The parser materializes an explicit domain grammar:

| Chain | Grammar |
|---|---|
| Class I alpha | `signal_peptide? -> g_alpha1 -> g_alpha2 -> c1_alpha3 -> transmembrane? -> cytoplasmic_tail?` |
| Class II alpha | `signal_peptide? -> g_alpha1 -> c1_alpha2 -> transmembrane? -> cytoplasmic_tail?` |
| Class II beta | `signal_peptide? -> g_beta1 -> c1_beta2 -> transmembrane? -> cytoplasmic_tail?` |

The exported contiguous sequence fields are:

| Column | Class I alpha | Class II alpha | Class II beta |
|---|---|---|---|
| `groove1` | α1 domain (~80-95 aa typical) | α1 domain (~75-95 aa typical) | — |
| `groove2` | α2 domain (~80-100 aa typical) | — | β1 domain (~70-100 aa typical) |
| `ig_domain` | α3 C-like support domain | α2 C-like support domain | β2 C-like support domain |
| `tail` | linker + TM + cytoplasmic tail | linker + TM + cytoplasmic tail | linker + TM + cytoplasmic tail |

`domain_architecture` and `domain_spans` expose the typed domain grammar
directly, for example:

- class I: `signal_peptide>g_alpha1>g_alpha2>c1_alpha3>tail_linker>transmembrane>cytoplasmic_tail`
- class II beta: `signal_peptide>g_beta1>c1_beta2>tail_linker>transmembrane>cytoplasmic_tail`

## How Parsing Works

The parser is **alignment-free** and **holistic**. It does not rely on one
absolute Cys position to define the mature start.

For each sequence it:

1. Enumerates all plausible Cys-Cys pairs in the Ig/C-like separation range.
2. Scores each pair as a candidate G-domain or C-like anchor using fold-topology
   evidence, especially the Trp41-like signal around `c1+14`.
3. Enumerates candidate SP boundaries and whole domain parses, including partial
   parses when only fragment evidence is available.
4. Chooses the best full parse using factored multiplicative scoring:
   three structural claims (SP grammar, domain architecture, completeness) each
   produce a [0,1] factor.  Contradictory evidence in any factor gates the score
   down multiplicatively, while missing evidence is a softer penalty.
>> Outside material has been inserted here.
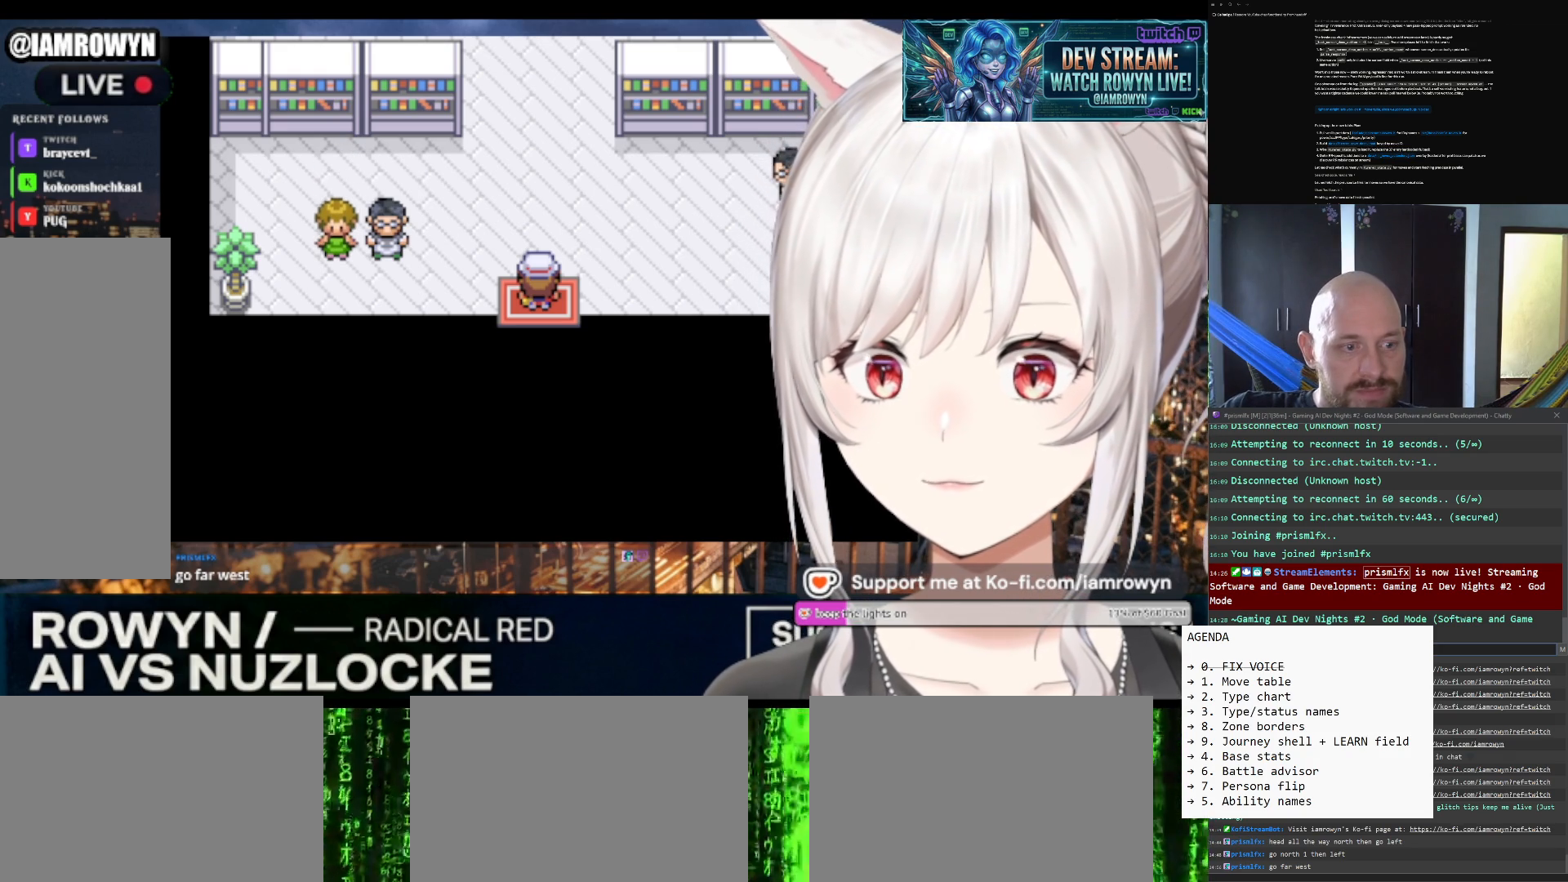
{"buttons": ["A"], "events": []}
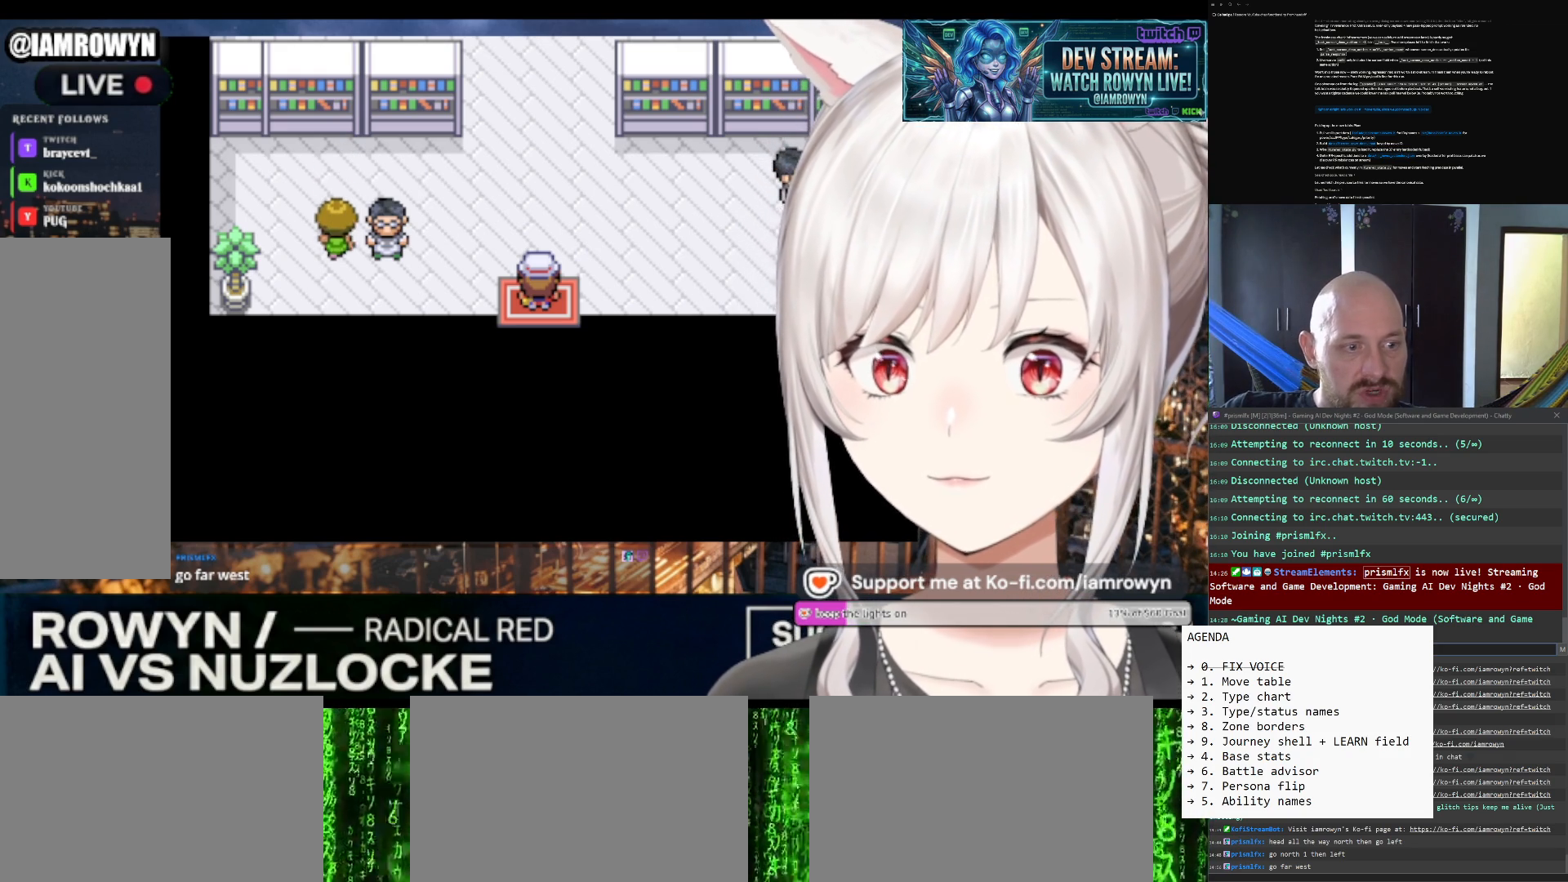
{"buttons": ["A"], "events": []}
The strongest evidence types are:

- SP cleavage grammar: hydrophobic h-region, short c-region, von Heijne `-3/-1`
  compatibility, exclusion of impossible `-3/-1` property pairs, and mild `+1`
  mature-sequence penalties.
- Domain-fold grammar: canonical G-domain versus C-like disulfide topology,
  including the IMGT-style `Cys11-Cys74` G-domain signature and the
  `Cys23/Trp41/Cys104` C-like grammar.
- Class-specific groove boundaries:
  - class I α1/α2 junction motifs
  - class I α2 -> α3 boundary motifs
  - class II α1 -> α2 and β1 -> β2 boundary motifs
- Soft priors on groove/support-domain lengths and TM support downstream.

The parser handles:

- full-length proteins with or without signal peptides
- SP-stripped deposits (`mature_start = 0`)
- common fragments:
  - class I exon 2 only -> `alpha1_only`
  - class I exon 3 only -> `alpha2_only`
  - class II exon 2-like fragments -> `fragment_fallback`
- low-evidence salvage:
  - class I from α3 C-like support only -> `inferred_from_alpha3`
  - class II beta from β1 groove pair only -> `beta1_only_fallback`
- true groove absence / insufficient structural evidence -> `missing_groove`

### Groove Status Values

These are the important parser-facing statuses:

| Status | Meaning |
|---|---|
| `ok` | Full decomposition from the main structural grammar |
| `alpha1_only` | Class I fragment consistent with α1 / exon 2 only |
| `alpha2_only` | Class I fragment consistent with α2 / exon 3 only |
| `fragment_fallback` | Short fragment retained as the observable groove half |
| `inferred_from_alpha3` | Class I salvage parse using a downstream α3 C-like anchor |
| `beta1_only_fallback` | Class II beta salvage parse using only the β1 groove pair |
| `missing_groove` | No recoverable groove architecture from the available evidence |
| `non_classical` | Non-classical class-I lineage flagged post-parse |
| `short` | Groove half too short to look functionally peptide-binding |

Pipeline-only statuses can still appear in CSV outputs:

| Status | Meaning |
|---|---|
| `not_applicable` | Row intentionally excluded from groove functionality, mainly B2M in build outputs |

## Literature Basis

The parser is built around conserved sequence grammar from the MHC literature:

- MHC domain organization is more conserved than short local motifs across
  vertebrates: [Primordial Linkage of β2-Microglobulin to the MHC](https://pmc.ncbi.nlm.nih.gov/articles/PMC3805034/)
- IMGT domain numbering and the G-domain versus C-like disulfide grammar:
  [PMC3913909](https://pmc.ncbi.nlm.nih.gov/articles/PMC3913909/)
- Classical class-I domain layout and landmarks:
  [PMC2434379](https://pmc.ncbi.nlm.nih.gov/articles/PMC2434379/)
- Salmonid class-II alpha/beta cysteine topology and lineage-specific extra
  cysteines: [PMC2386828](https://pmc.ncbi.nlm.nih.gov/articles/PMC2386828/)
- Teleost class-II evolutionary divergence while retaining the same modular
  architecture: [PMC4219347](https://pmc.ncbi.nlm.nih.gov/articles/PMC4219347/)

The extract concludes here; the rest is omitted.